Amare giova! Sulle nostre teste
par che la falce sibilando avverta
d’una legge di pace e di perdono.
[…]
Considerazioni sulle poesie di Gozzano
Dopo tanti ricordi, abbandonare la gota sopra la ringhiera e non esser tristi (L’Assenza) è uno sprone a guardare avanti. Oppure sapere che vivi nel silenzio e diventi sorella nel mio sogno mesto (Ad un’ignota) invita ad una riflessione introspettiva. Ma anche sapere che amare giova anche quando si affonda lo sguardo nella notte della sorte (Ignorabimus), dà vero sostegno all’umano sentimento.
Malinconia costruttiva, ma non solo: l’arte crepuscolare di Guido Gozzano è anche pittura in prosa, dipinge con la penna e senza pennelli.
Lo si vede dal libro di prosa “Verso la cuna del mondo”, racconto di un suo viaggio in India ai primi del Novecento. Sono appunti di viaggio stesi con dovizia di particolari, con attenzione descrittiva a tutto ciò che veniva osservato lungo il percorso, lungo le pause di riflessione. Con un’attenzione descrittiva che traccia con gesti pittorici ogni aspetto paesaggistico da rendere il lettore presente e coinvolto in questo film di pagine.
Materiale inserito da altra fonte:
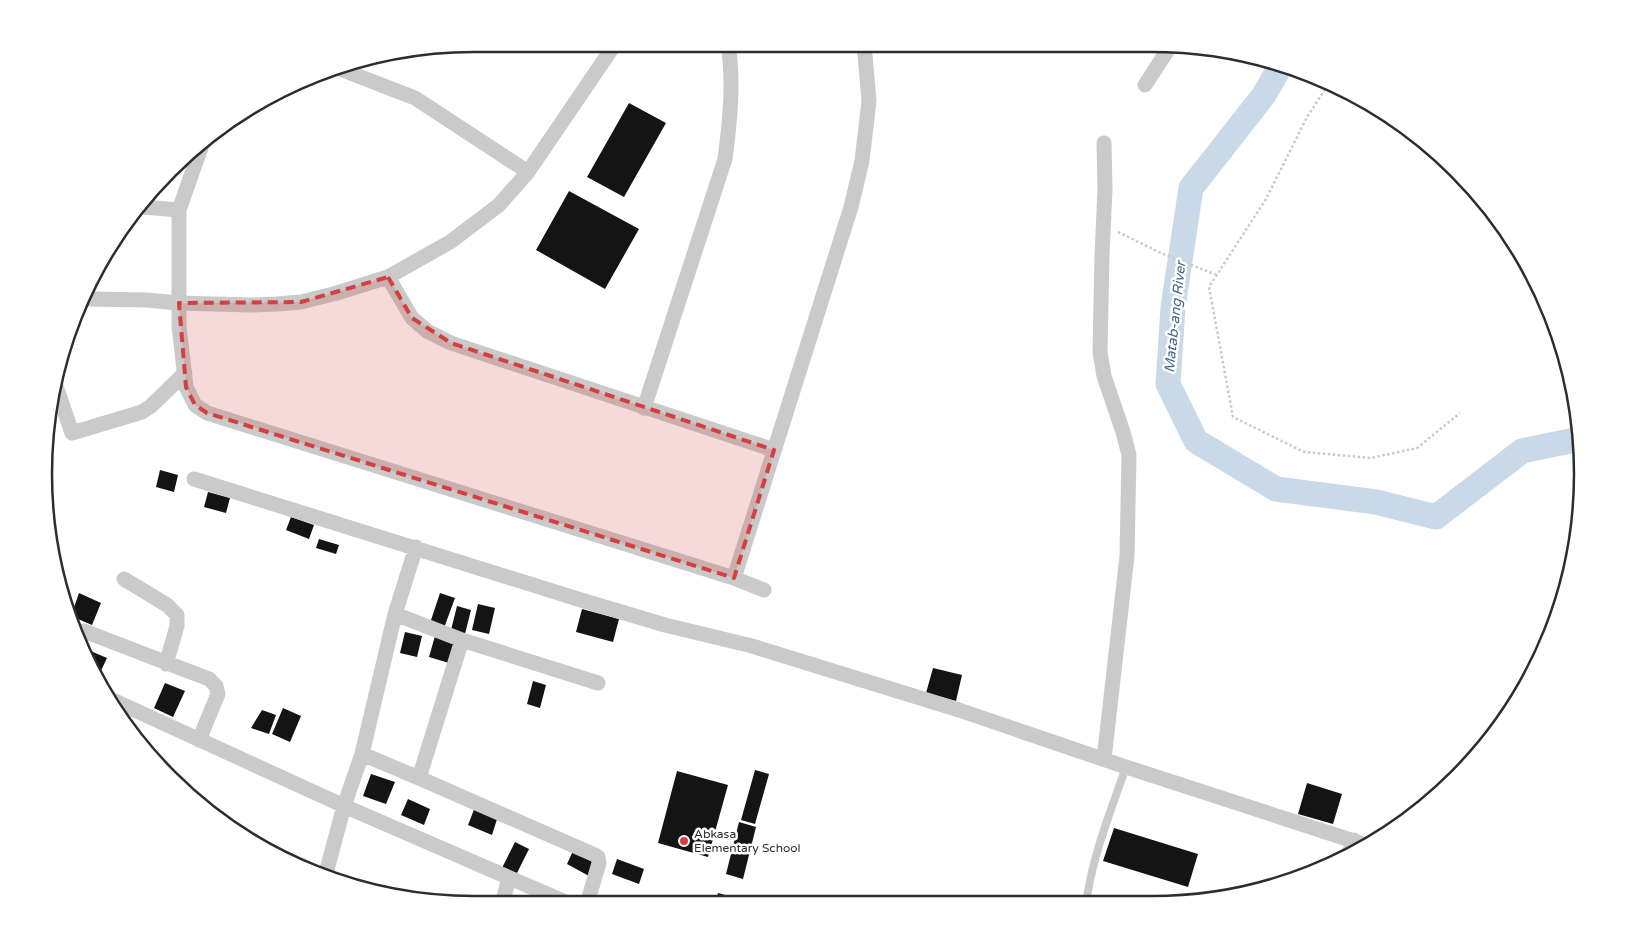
<svg xmlns="http://www.w3.org/2000/svg" width="1626" height="949" font-family="'Varela Round',sans-serif">
  <style>
    .lines { fill: none; stroke-linecap: round; stroke-linejoin: round }
    .river { stroke: #c9d9e7; stroke-width: 25 }
    .building { fill: #141414 }
    .path { stroke: #cacaca; stroke-width: 2.5; stroke-dasharray: 2.5 2.5; stroke-linecap: butt }
    .lane { stroke: #cacaca; stroke-width: 8 }
    .street { stroke: #cacaca; stroke-width: 15 }
    .marked { fill: #d43f3f; fill-opacity: 0.2; stroke: #d43f3f; stroke-width: 4; stroke-dasharray: 10 6; stroke-linejoin: round }
    .poi-dot { fill: #d43f3f; stroke: #fff; stroke-width: 2 }
    .labels { text-anchor: middle; dominant-baseline: central; stroke-width: 5; stroke-linejoin: round; paint-order: stroke }
    .poi-label { font-size: 12px; fill: #2d2d2d; stroke: #fff; text-anchor: start }
    .water-label { font-size: 14px; font-style: italic; fill: #436786; stroke: #fff }
    .rim { fill: none; stroke: #2d2d2d; stroke-width: 2.5 }
  </style>
  <rect width="100%" height="100%" fill="#fff"/>
  <g class="lines">
    <!-- river -->
    <path class="river" d="M1281 65 1264 95 1191 188 1173 307 1168 384 1196 441 1276 489 1376 502 1436 517 1522 451 1575 440 1579 442"/>
  </g>
  <!-- building -->
  <path class="building" d="M629 103 666 123 624 197 587 177Z
    M569 191 639 229 605 289 536 250Z
    M160 470 178 475 174 492 156 487Z
    M208 492 230 498 226 513 204 507Z
    M291 517 314 525 309 539 286 530Z
    M319 539 339 545 336 554 316 548Z
    M79 593 101 603 92 625 71 616Z
    M440 593 455 598 444 628 430 623Z
    M478 604 495 608 489 634 472 630Z
    M457 606 471 610 465 634 451 630Z
    M582 609 619 619 613 642 576 632Z
    M405 632 422 636 417 657 400 653Z
    M435 636 455 643 449 663 429 657Z
    M86 649 107 658 99 675 85 652Z
    M933 668 962 675 956 701 926 693Z
    M533 681 546 685 540 708 527 704Z
    M165 683 185 691 173 717 154 708Z
    M283 708 301 716 290 742 272 734Z
    M262 710 276 715 269 734 251 728Z
    M755 770 769 774 755 824 741 820Z
    M677 771 728 785 708 857 658 843Z
    M371 774 395 782 386 804 363 796Z
    M1307 783 1342 794 1333 824 1298 814Z
    M408 799 430 809 424 825 401 815Z
    M475 807 498 816 492 835 468 825Z
    M739 822 756 827 743 879 726 874Z
    M1114 828 1198 854 1188 887 1103 861Z
    M515 842 529 849 516 875 502 868Z
    M573 851 596 863 589 876 567 864Z
    M617 859 644 869 639 884 612 874Z
    M718 893 740 899 738 904H715Z"/>
  <g class="lines">
    <!-- path -->
    <path class="path" d="M1328 85 1307 117 1266 199 1209 287 1233 417 1304 452 1371 458 1417 448 1460 413
      M1118 232 1163 254 1217 275"/>
    <!-- lane -->
    <path class="lane" d="M1086 904C1092 857 1110 813 1126 767"/>
    <!-- street -->
    <path class="street" d="M335 67 415 98 528 172
      M1145 85 1171 45
      M203 142 179 210V326L186 387 195 405 207 413 734 578 764 590
      M1104 143 1105 189 1102 255 1100 352 1104 376 1123 432 1129 455 1127 556 1104 759
      M143 207 179 210
      M388 277 412 318 427 331 451 343 774 450
      M87 299 146 300 179 303 251 305 277 304 301 302 337 293 388 277 450 242 499 205 528 172 615 44
      M56 386 72 433 142 412 151 406 185 373
      M644 408 725 159C730 121 734 83 728 44
      M194 479 581 600 665 625 752 646 959 710 1126 767 1369 846
      M734 578 851 207 862 161 869 101 864 44
      M124 579 167 605 177 615V626L166 664
      M395 614 462 640 598 683
      M84 631 209 679 216 686 218 694 199 740
      M115 701 344 806 570 904
      M362 754 419 778 595 855 598 857 599 863 587 904
      M419 778 462 640
      M1348 856 1354 840
      M325 877 344 806 362 754 395 614 416 547
      M502 904 509 878"/>
  </g>
  <!-- marked area -->
  <path class="marked" d="M388 277 412 318 451 343 774 450 734 578 207 413 195 405 186 387 179 303 301 302Z"/>
  <!-- markers -->
  <circle class="poi-dot" cx="684" cy="841" r="5"/>
  <g class="labels">
    <!-- poi labels -->
    <g class="poi-label">
      <text x="694" y="834">Abkasa<tspan x="694" dy="14">Elementary School</tspan></text>
    </g>
    <!-- water labels -->
    <g class="water-label">
      <text transform="translate(1175 317) rotate(-84)">Matab-ang River</text>
    </g>
  </g>
  <!-- crop -->
  <path d="M0 0H1626V949H0ZM474 52H1152A422 422 0 0 1 1574 474V474A422 422 0 0 1 1152 896H474A422 422 0 0 1 52 474V474A422 422 0 0 1 474 52Z" fill="#fff" fill-rule="evenodd"/>
  <path class="rim" d="M474 52H1152A422 422 0 0 1 1574 474V474A422 422 0 0 1 1152 896H474A422 422 0 0 1 52 474V474A422 422 0 0 1 474 52Z"/>
</svg>
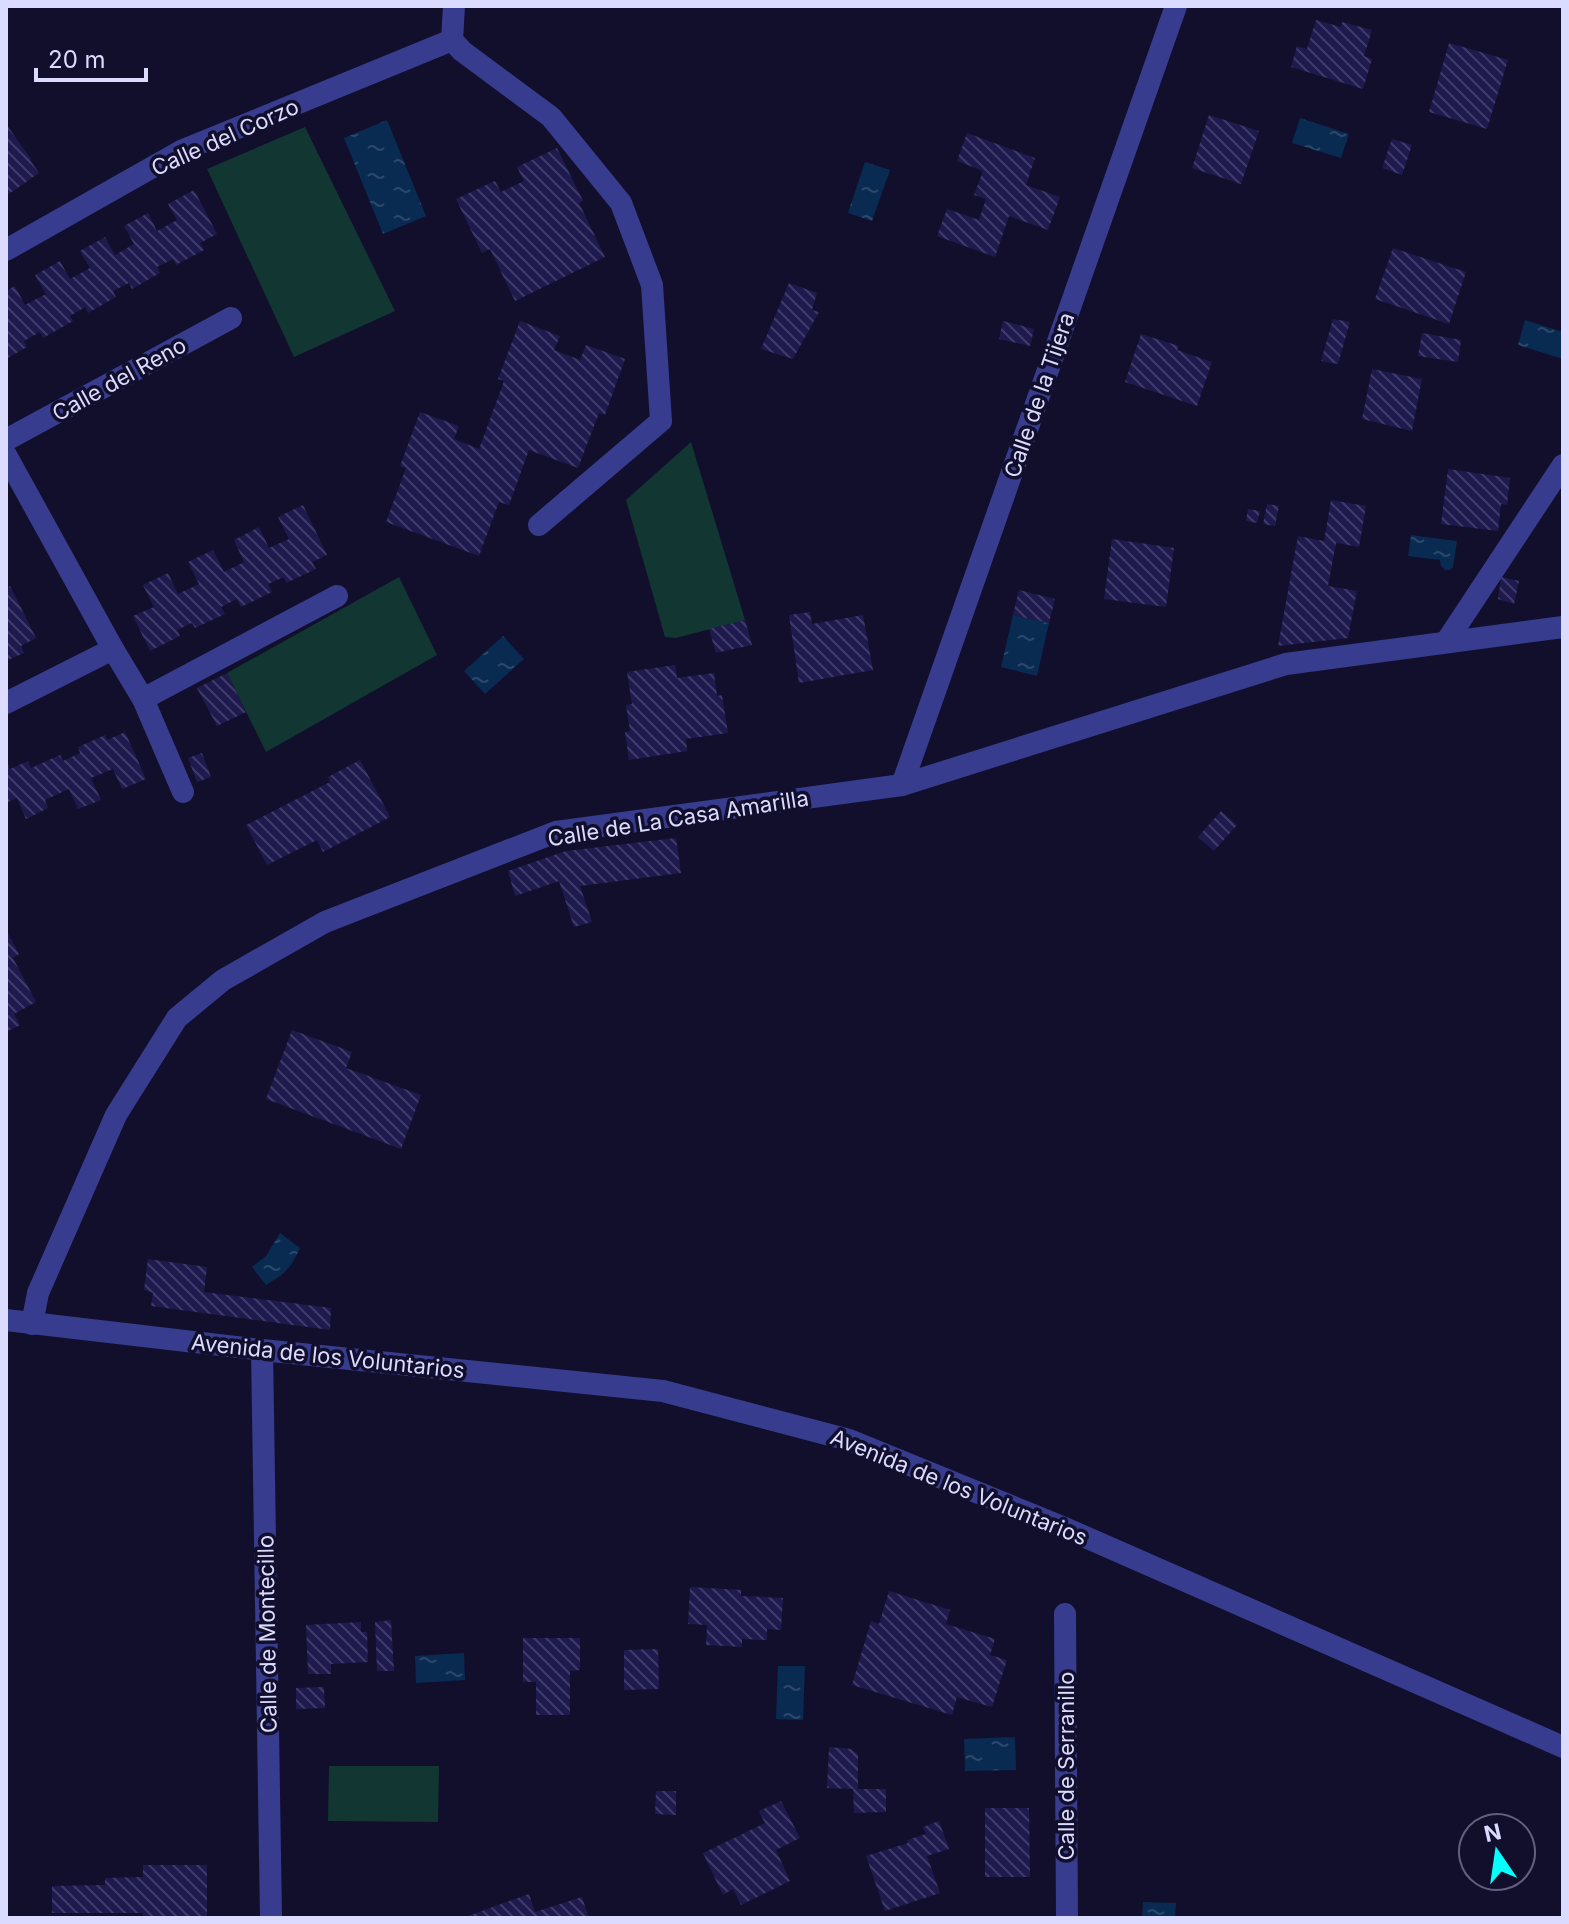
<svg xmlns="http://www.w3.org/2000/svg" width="1569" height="1924" viewBox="0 0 1569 1924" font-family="Inter,sans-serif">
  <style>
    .green { fill: #123632 }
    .water { fill: url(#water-ripples) }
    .building { fill: url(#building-back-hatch) }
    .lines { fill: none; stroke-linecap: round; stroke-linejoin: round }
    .minor { stroke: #373c8e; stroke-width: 22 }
    .labels { text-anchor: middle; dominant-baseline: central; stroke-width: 7; stroke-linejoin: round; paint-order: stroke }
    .street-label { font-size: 22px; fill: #dbdaff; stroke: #110f2c }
  </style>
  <defs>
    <pattern id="water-ripples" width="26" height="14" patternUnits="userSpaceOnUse" patternTransform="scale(2)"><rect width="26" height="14" fill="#092a51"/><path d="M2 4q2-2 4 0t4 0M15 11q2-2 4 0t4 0" fill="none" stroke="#2c486b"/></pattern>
    <pattern id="building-back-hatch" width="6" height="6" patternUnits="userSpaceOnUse" patternTransform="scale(2)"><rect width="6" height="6" fill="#1f1a4e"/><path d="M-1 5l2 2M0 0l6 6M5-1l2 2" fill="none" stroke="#3f3b69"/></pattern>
  </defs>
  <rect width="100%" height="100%" fill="#110f2c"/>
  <g class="green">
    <polygon points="305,127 395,311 294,357 207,169"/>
    <polygon points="691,442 745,620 676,638 665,637 626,500"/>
    <polygon points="399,577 437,655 266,752 227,673"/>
    <polygon points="329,1766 439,1766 438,1822 328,1821"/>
  </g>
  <g class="water">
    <polygon points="1300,118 1349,134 1341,158 1292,143"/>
    <polygon points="387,120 426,216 383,234 344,138"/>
    <polygon points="865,162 890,170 872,221 848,213"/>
    <polygon points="1525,320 1563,332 1563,359 1518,345"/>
    <polygon points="1411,535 1457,541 1453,567 1450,570 1445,570 1441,566 1440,560 1408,556"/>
    <polygon points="1013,615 1049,623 1037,676 1001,667"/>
    <polygon points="503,636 524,659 485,694 464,671"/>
    <path d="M280,1233L300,1248C290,1269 286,1273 266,1285L252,1267L266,1256Z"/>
    <polygon points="464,1653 465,1680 416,1683 415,1656"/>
    <polygon points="778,1666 805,1666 803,1720 776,1719"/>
    <polygon points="1015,1737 1016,1770 965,1771 964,1739"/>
    <polygon points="1143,1902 1176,1903 1175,1918 1142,1918"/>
  </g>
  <g class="building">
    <polygon points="1316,20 1341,27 1342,22 1372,30 1364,56 1372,59 1363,89 1291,67 1297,46 1307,49"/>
    <polygon points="1449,43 1508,60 1487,129 1429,112"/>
    <polygon points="1209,115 1259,131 1241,184 1192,168"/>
    <polygon points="6,124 31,159 30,160 39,173 6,196"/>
    <polygon points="967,133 1035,158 1026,185 1060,197 1048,230 1009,216 995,257 937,236 947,209 979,220 986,199 974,195 983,171 957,161"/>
    <polygon points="1392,139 1412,145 1402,175 1382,168"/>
    <polygon points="557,148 583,201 579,203 605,257 515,301 490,249 482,253 456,199 495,181 501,192 524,181 517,167"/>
    <polygon points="194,190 217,234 200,243 204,250 176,265 173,259 157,267 160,273 132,289 129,283 113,291 116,297 88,313 85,307 70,316 73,321 43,338 40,332 24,341 27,347 6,359 6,291 15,286 25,305 46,294 35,275 60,261 70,279 90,268 80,251 105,237 115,255 134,244 124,226 148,213 157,231 177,220 168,204"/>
    <polygon points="1393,248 1466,272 1449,324 1375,299"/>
    <polygon points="789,283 817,293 812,310 819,312 793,359 761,349"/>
    <polygon points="1333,319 1350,322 1338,364 1321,361"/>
    <polygon points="520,321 560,336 554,350 580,360 586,345 625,359 605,415 599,413 578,468 529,450 509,505 499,502 479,556 386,522 406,468 400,466 420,412 459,426 454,439 479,449 504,381 498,379"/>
    <polygon points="1003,321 1034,329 1030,346 999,339"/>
    <polygon points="1422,333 1461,340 1458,362 1418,356"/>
    <polygon points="1141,334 1179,346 1177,350 1212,362 1197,406 1125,382"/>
    <polygon points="1372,369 1422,379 1412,431 1362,419"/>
    <polygon points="1448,469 1510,478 1507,505 1501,504 1498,531 1441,524"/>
    <polygon points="1331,500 1366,506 1359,547 1336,543 1328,586 1357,591 1348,638 1278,646 1298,536 1324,541"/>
    <polygon points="1267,504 1279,506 1275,526 1263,524"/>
    <polygon points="303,505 327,555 312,562 316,569 286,583 284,577 268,584 272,592 241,607 237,599 221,607 225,614 195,628 192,623 177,630 180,636 150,651 133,616 154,607 143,585 168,573 178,594 199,584 188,562 213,550 224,572 244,562 234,540 259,527 269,548 289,539 278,517"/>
    <polygon points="1248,509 1260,511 1257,523 1246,521"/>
    <polygon points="1112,539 1174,548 1166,607 1104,599"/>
    <polygon points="1501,577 1519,581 1514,604 1498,599"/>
    <polygon points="10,586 36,638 21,646 24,653 6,661 6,588"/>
    <polygon points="1019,590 1055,599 1049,623 1013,615"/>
    <polygon points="810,612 812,624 863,615 873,670 799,683 789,615"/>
    <polygon points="745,620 752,645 716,653 709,629"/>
    <polygon points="675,665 677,678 714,673 717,696 722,695 728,733 686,739 687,751 629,760 625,732 630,731 626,705 632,704 627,672"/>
    <polygon points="227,673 246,712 217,726 197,688"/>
    <polygon points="125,732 146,779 122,789 113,769 91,778 101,800 78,809 69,789 45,800 48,808 26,819 17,798 6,803 6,760 10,769 28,761 31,768 60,755 63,761 80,753 78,747 105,735 107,740"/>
    <polygon points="202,753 211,777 197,782 188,758"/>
    <polygon points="360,760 390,817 323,852 317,840 267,865 246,825 330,782 328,777"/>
    <polygon points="1221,811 1237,825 1214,851 1198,837"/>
    <polygon points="676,838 681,873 580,886 592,922 574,927 559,881 515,896 508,871 566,851"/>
    <polygon points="6,930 19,954 13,958 36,1002 14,1014 20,1025 6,1032"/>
    <polygon points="292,1030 352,1052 346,1068 421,1095 401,1149 266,1099"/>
    <polygon points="148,1259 207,1267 204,1292 331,1308 330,1330 151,1306 153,1293 144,1290"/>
    <polygon points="690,1587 741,1590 741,1596 783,1598 781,1630 767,1629 767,1640 742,1639 742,1647 706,1645 707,1625 688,1624"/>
    <polygon points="889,1591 950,1610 946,1624 995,1639 990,1655 1007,1660 992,1707 957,1697 952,1715 852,1685 871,1621 879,1624"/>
    <polygon points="391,1620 394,1671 377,1671 375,1622"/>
    <polygon points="361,1622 361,1632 367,1632 368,1662 331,1664 331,1674 308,1674 306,1625"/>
    <polygon points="523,1638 580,1638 580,1670 570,1671 570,1715 536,1715 536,1682 523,1682"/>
    <polygon points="658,1649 659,1689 624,1690 624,1650"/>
    <polygon points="324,1687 325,1708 296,1709 296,1688"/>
    <polygon points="829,1747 851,1749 858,1754 858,1789 886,1789 886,1812 854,1813 853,1789 827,1788"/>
    <polygon points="656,1791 676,1791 676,1815 655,1814"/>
    <polygon points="781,1801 800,1838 776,1850 790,1881 741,1905 733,1889 723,1895 703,1853 765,1823 759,1811"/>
    <polygon points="985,1808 1029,1808 1030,1877 985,1877"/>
    <polygon points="939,1821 949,1849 927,1856 940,1893 885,1911 866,1856 908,1843 907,1840 926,1834 923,1827"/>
    <polygon points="143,1865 207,1865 207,1918 143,1918 143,1913 52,1913 52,1886 105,1885 105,1878 143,1877"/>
    <polygon points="529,1894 535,1912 582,1897 589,1918 468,1918 468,1916"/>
  </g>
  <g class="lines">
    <g class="minor">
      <polyline points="454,6 452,40 462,51 551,117 621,203 652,285 661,421 539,525"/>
      <polyline points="6,250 181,151 452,40"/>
      <polyline points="6,440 231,318"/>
      <polyline points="6,455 113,649 143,699 183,792"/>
      <polyline points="1446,642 1563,465"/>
      <polyline points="143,699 337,596"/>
      <polyline points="6,703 113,649"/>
      <polyline points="902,785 1176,6"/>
      <polyline points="6,1320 262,1350 663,1391 849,1440 1067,1529 1563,1747"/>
      <polyline points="32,1324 38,1293 116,1115 177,1018 223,980 325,922 556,832 902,785 1286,664 1563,627"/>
      <polyline points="262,1350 271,1918"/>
      <polyline points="1065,1614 1067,1918"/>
    </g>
  </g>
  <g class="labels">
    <g class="street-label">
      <text transform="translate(225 137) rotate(-24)">Calle del Corzo</text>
      <text transform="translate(119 379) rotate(-29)">Calle del Reno</text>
      <text transform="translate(1039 395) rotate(-71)">Calle de la Tijera</text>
      <text transform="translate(678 818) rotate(-9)">Calle de La Casa Amarilla</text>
      <text transform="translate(328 1356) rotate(6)">Avenida de los Voluntarios</text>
      <text transform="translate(959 1487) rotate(22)">Avenida de los Voluntarios</text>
      <text transform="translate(267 1634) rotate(-91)">Calle de Montecillo</text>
      <text transform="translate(1066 1766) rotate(-90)">Calle de Serranillo</text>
    </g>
  </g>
  <rect width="1569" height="1924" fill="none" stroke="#dbdaff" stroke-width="16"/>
  <g transform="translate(1497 1852) rotate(347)"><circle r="38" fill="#110f2c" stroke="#626080" stroke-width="2"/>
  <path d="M0-6L14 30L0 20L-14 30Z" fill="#06feff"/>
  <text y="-12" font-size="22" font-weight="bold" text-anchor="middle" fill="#dbdaff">N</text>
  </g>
  <path d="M36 68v12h110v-12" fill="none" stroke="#dbdaff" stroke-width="4"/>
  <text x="48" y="68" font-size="24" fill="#dbdaff" stroke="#110f2c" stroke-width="6" paint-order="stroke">20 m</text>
</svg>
Prosa poetica di Guido Gozzano
La poesia non è solo in versi: si può poetare anche scrivendo prosa, la prosa poetica di Guido Gozzano l’ha dimostrato nel volume “Verso la cuna del mondo”. Un brano fra i tanti del libro che stillano poesia lungo righe di prosa è il seguente in cui dipinge e colora di armonia vivida la descrizione degli avvoltoi:
«[…] Ed ecco fra il candore dell’edificio e l’azzurro del cielo una enorme forma nera e sinistra: il primo avvoltoio; poi un secondo, un terzo; poi sei, sette coronano la Torre, danno al suo squallore un tetro motivo ornamentale. Questi grifoni funerari superano veramente l’orrore di ogni aspettativa: si direbbe che la Natura li abbia foggiati secondo il loro tetro destino; hanno ali immense, possenti al volo, fatte per gli abissi del cielo, ma che nel riposo lasciano pendere lungo il corpo, trascinano nella polvere con una sconcia stanchezza, artigli formidabili, ma senza la linea nobile dell’aquila, artigli fatti per affondare nella carne putrida, non per lottare con la preda viva. E alla base del petto, sopra una collarina di piume fitte, si innesta un altro animale, un tronco di serpente ignudo, gialliccio, grinzoso, dalla testa calva, con un becco oscuro ed occhi dallo sguardo insostenibile, dove s’alterna la ferocia ingorda alla viltà e alla malinconia […] ».
Guido Gozzano rende appassionanti queste immagini degli avvoltoi, dimenticando quasi il lettore il loro aspetto tetro: l’armonia poetica che li descrive ce li dipinge come tratti di un quadro.
Dalla poesia crepuscolare, di cui Gozzano ne è la principale espressione malinconica ma allo stesso tempo positiva, sino alla prosa poetica di questi appunti di viaggio in India. Questo grande poeta nella sua breve esistenza ha lasciato un’immortale traccia nella letteratura italiana.
Giuseppe Tavormina
Bibliografia
- La via del rifugio, Torino-Genova, Streglio, 1907.
- I colloqui, Milano, Treves, 1911.
- Verso la cuna del mondo. Lettere dall’India (1912-1913), Milano, Treves, 1917.